I thought they are merely the same (when iterating all the items)?
Peter Xu July 14, 2017, 4:43 a.m. UTC | #4
On Thu, Jul 13, 2017 at 08:49:44PM +0300, Michael S. Tsirkin wrote:
> On Wed, Jul 12, 2017 at 04:13:43PM +0800, Peter Xu wrote:
> > It is not wise to disgard all the IOTLB cache when cache size reaches
> > max, but that's what we do now. A slightly better (but still simple) way
> > to do this is, we just throw away the least recent used cache entry.
> 
> Not wise how? Slower? It seems simpler.

When the cache is full, the cached items are still valid, but we just
throw them away.
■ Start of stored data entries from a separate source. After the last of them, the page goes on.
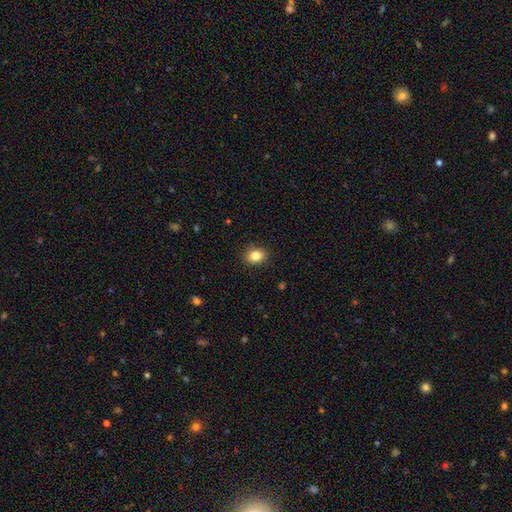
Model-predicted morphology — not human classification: The model was most divided on "how rounded": in between: 57%, round: 42%, cigar-shaped: 1%. More confident: merging — none (89%); smooth or featured — smooth (84%).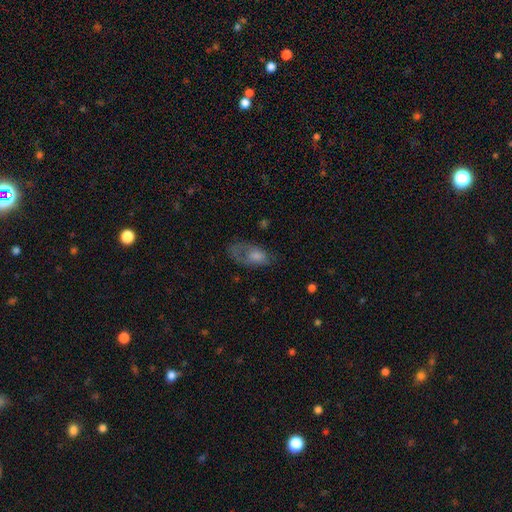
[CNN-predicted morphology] Smooth or featured?
  - smooth: 44% *
  - featured or disk: 43%
  - star or artifact: 13%
Merging?
  - none: 44% *
  - major disturbance: 30%
  - minor disturbance: 24%
  - merger: 3%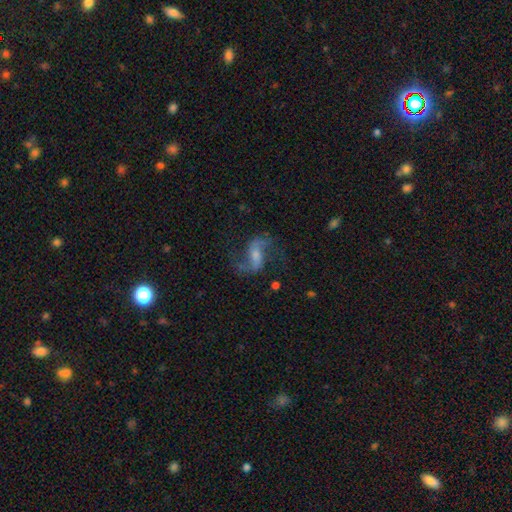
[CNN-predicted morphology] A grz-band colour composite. It shows a featured or disk galaxy (85%) with a weak bar (45%), 2 (93%) loose (64%) spiral arms (96%) and a small central bulge (45%). Merging: none (75%).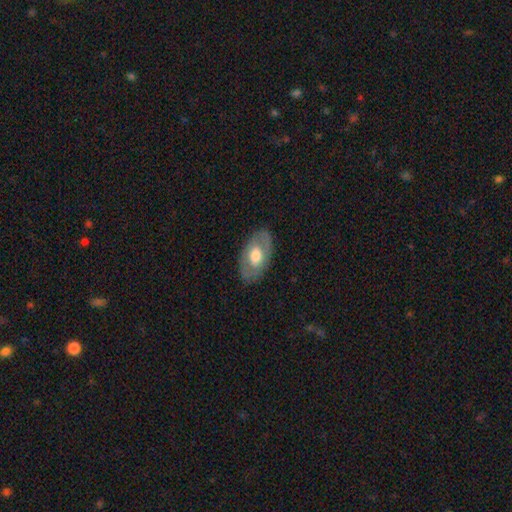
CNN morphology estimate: A smooth galaxy with no disk features (48%). Merging: none (81%).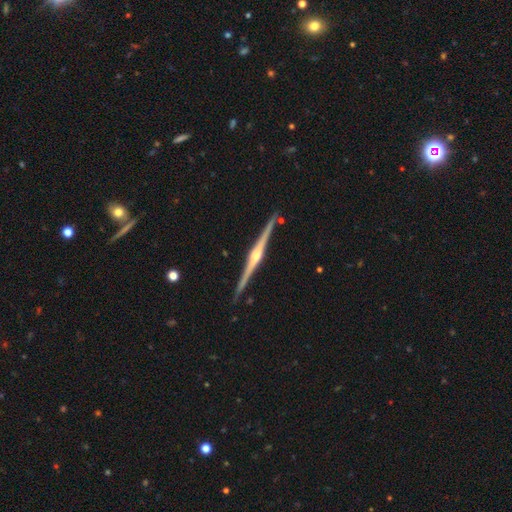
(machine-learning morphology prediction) This is clearly a featured or disk galaxy (88%). It is clearly viewed edge-on (99%). Edge-on bulge: clearly rounded (86%). Merging: clearly none (91%).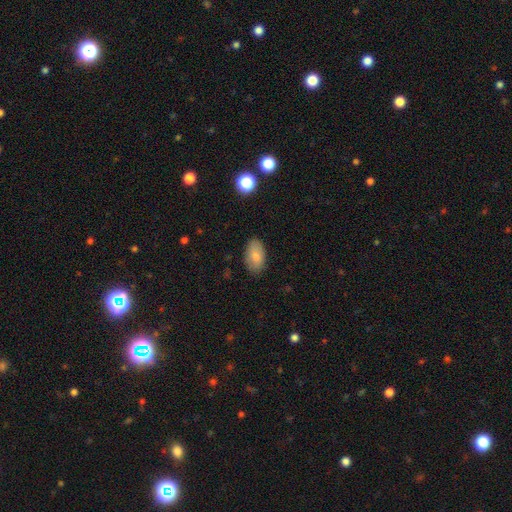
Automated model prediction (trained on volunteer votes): This is clearly a smooth galaxy (83%). How rounded: clearly in between (93%). Merging: clearly none (84%).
I agree it is definitely simpler, but is that really
wise?

> 
> > This patch implemented MRU list algorithm for VT-d IOTLB. The main logic
> > is to maintain a Most Recently Used list for the IOTLB entries. The hash
> > table is still used for lookup, though a new list field is added to each
> > IOTLB entry for a iotlb MRU list. For each active IOTLB entry, it's both
> > in the hash table in s->iotlb, and also linked into the MRU list of
> > s->iotlb_head. The hash helps in fast lookup, and the MRU list helps in
> > knowing whether the cache is still hot.
> 
> Helps how? Faster?  What's missing here is a report of the performance
> impact.

Not faster, the hash is already there. This patch only tries to fix
the thing I mentioned above (not throwing valid entries when cache
full). As far as I tested (all simple ones), it does not have
performance boost since it's not easy to trigger cache full (our cache
size is 1024, not to mention that current intel iommu driver will do
very rapid global flush). I just think it makes sense, and maybe it
can help in the future when there are no that frequent iotlb flushes.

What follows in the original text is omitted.